- [과제 목표] 모든 항목의 텍스트를 한 줄당 문자열 하나씩 담은 JSON 목록으로 나타내되, 빈 줄은 빼세요. 그림은 답에 넣지 마세요.

[페이지 이미지와 추출된 텍스트]
________________

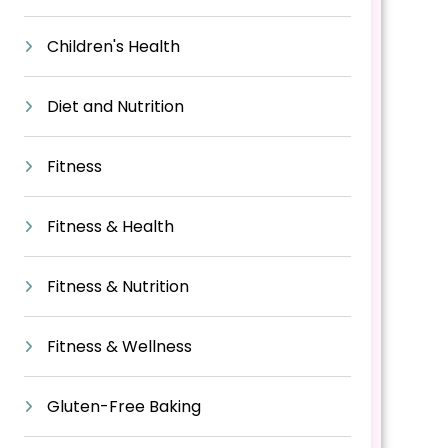
Children's Health
Diet and Nutrition
Fitness
Fitness & Health
Fitness & Nutrition
Fitness & Wellness
Gluten-Free Baking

________________

- [작성 답안]
[
  "Children's Health",
  "Diet and Nutrition",
  "Fitness",
  "Fitness & Health",
  "Fitness & Nutrition",
  "Fitness & Wellness",
  "Gluten-Free Baking"
]